On bir ayın sultanı Ramazan ayının gelmesiyle birlikte beslenme uzmanları, oruç tutarken doğru beslenme ve hareketliliğin önemiyle ilgili uyarılarda bulundu.

Ramazan orucunun son yıllarda ilkbahar aylarına denk gelmesi, yükselen sıcaklıklarla birlikte susuzluğun da artmasına sebep oldu. Susuzluğun giderilmesi konusunda yapılması gerekenler için uzmanların görüşlerine başvurulurken, sağlıksız beslenme ve hareketsizliğin de eşlik ettiği birtakım hastalıkların önlenmesi konusunda doğru beslenmenin önemine değinildi.  

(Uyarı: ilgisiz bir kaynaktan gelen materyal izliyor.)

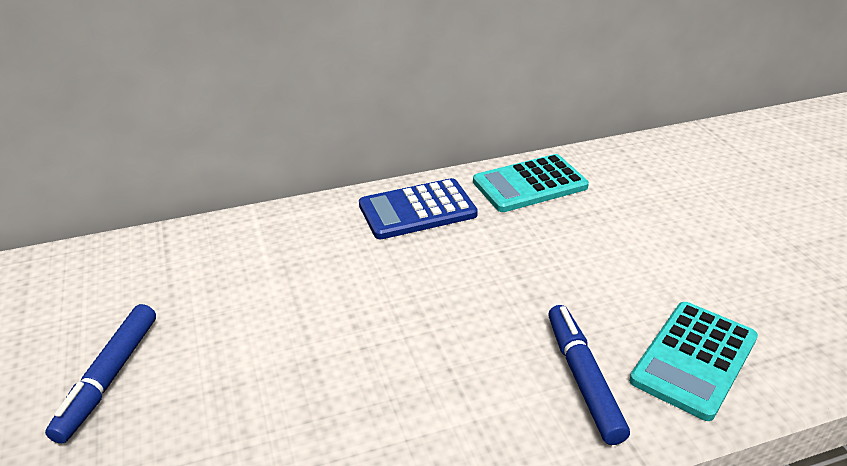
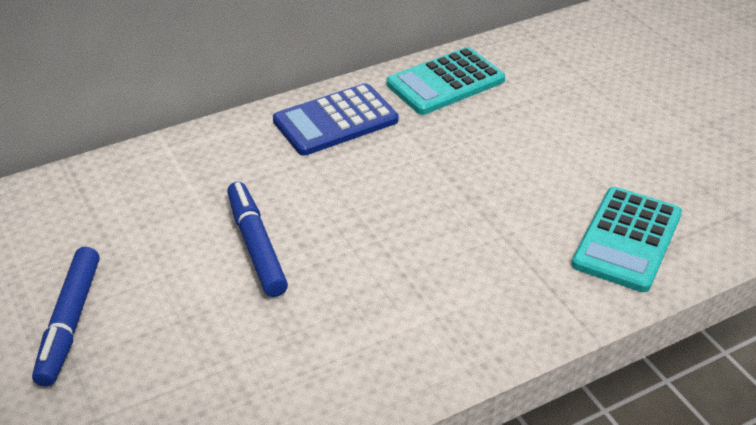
camera: 10 degrees left, 5 degrees up
blue marker [548,305,630,445] -> blue marker moved to [227,182,288,297]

Beslenme kurallarına uymamız sağlık açısından çok önemli

“Beslenme rutinimizin tamamen değiştiği bu ayda gün içinde enerji kaybı yaşamamamız ve sağlıklı beslenerek kilo kontrolü sağlamamız için bazı dikkat edilmesi gereken hususlar var” diyen Beslenme Uzmanı ve Diyetisyen Nurten Akbulut, Ramazan ayında oruç tutarken beslenmemizde bazı kurallara uymamız gerektiğini hatırlattı.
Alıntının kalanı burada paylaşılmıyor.